It is further to be observed that, if the soul is regarded as an attunement in the Pythagorean sense, we should expect it to contain the three intervals then recognised, the fourth, the fifth and the octave, and this makes it extremely probable that Poseidonios was right in saying that the doctrine of the tripartite soul, as we know it from the Republic of Plato, was really Pythagorean. It is quite inconsistent with Plato's own view of the soul, but agrees admirably with that just explained.84

Burnet's Notes


81. Arist. De an. A, 3. 407 b 20 (R. P. 86 c).

82. Plato, Phaed. 85 e sqq.; and for Echekrates, ib. 88 d.

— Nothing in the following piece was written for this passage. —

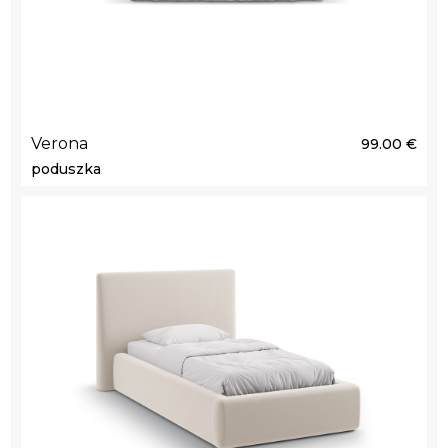
Verona
99.00 €
poduszka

83. Plato, Phaed. 86 b7-c5.

84. See J. L. Stocks, Plato and the Tripartite Soul (Mind N.S., No. 94, 1915, pp. 207 sqq.). Plato himself points to the connexion in Rep. 443 d, 5 συναρμόσαντα τρία ὄντα, ὥσπερ ὅρους τρεῖς ἁρμονίας ἀτεχνῶς, νεάτης τε καὶ ὑπάτης καὶ μέσης, καὶ εἰ ἄλλα ἄττα μεταξὺ τυγχάνει ὄντα (i.e. the movable notes). Now there is good ground for believing that the statement of Aristides Quintilianus (ii. 2) that the θυμικόν is intermediate between the λογικόν and the ἄλογον comes from the musician Damon (Deiters, De Aristidis Quint. fontibus, 1870), the teacher of Perikles (p. 255, n. 2), to whom the Platonic Sokrates refers as his authority on musical matters, but who must have died when Plato was quite young. Moreover, Poseidonios (ap. Galen, De Hipp. et Plat. pp. 425 and 478) attributed the doctrine of the tripartite soul to Pythagoras, αὐτοῦ μὲν τοῦ Πυθαγόρου συγγράμματος οὐδενὸς εἰς ἡμᾶς διασῳζομένου, τεκμαιρόμενος δὲ ἐξ ὧν ἔνιοι τῶν μαθητῶν αὐτοῦ γεγράφασιν.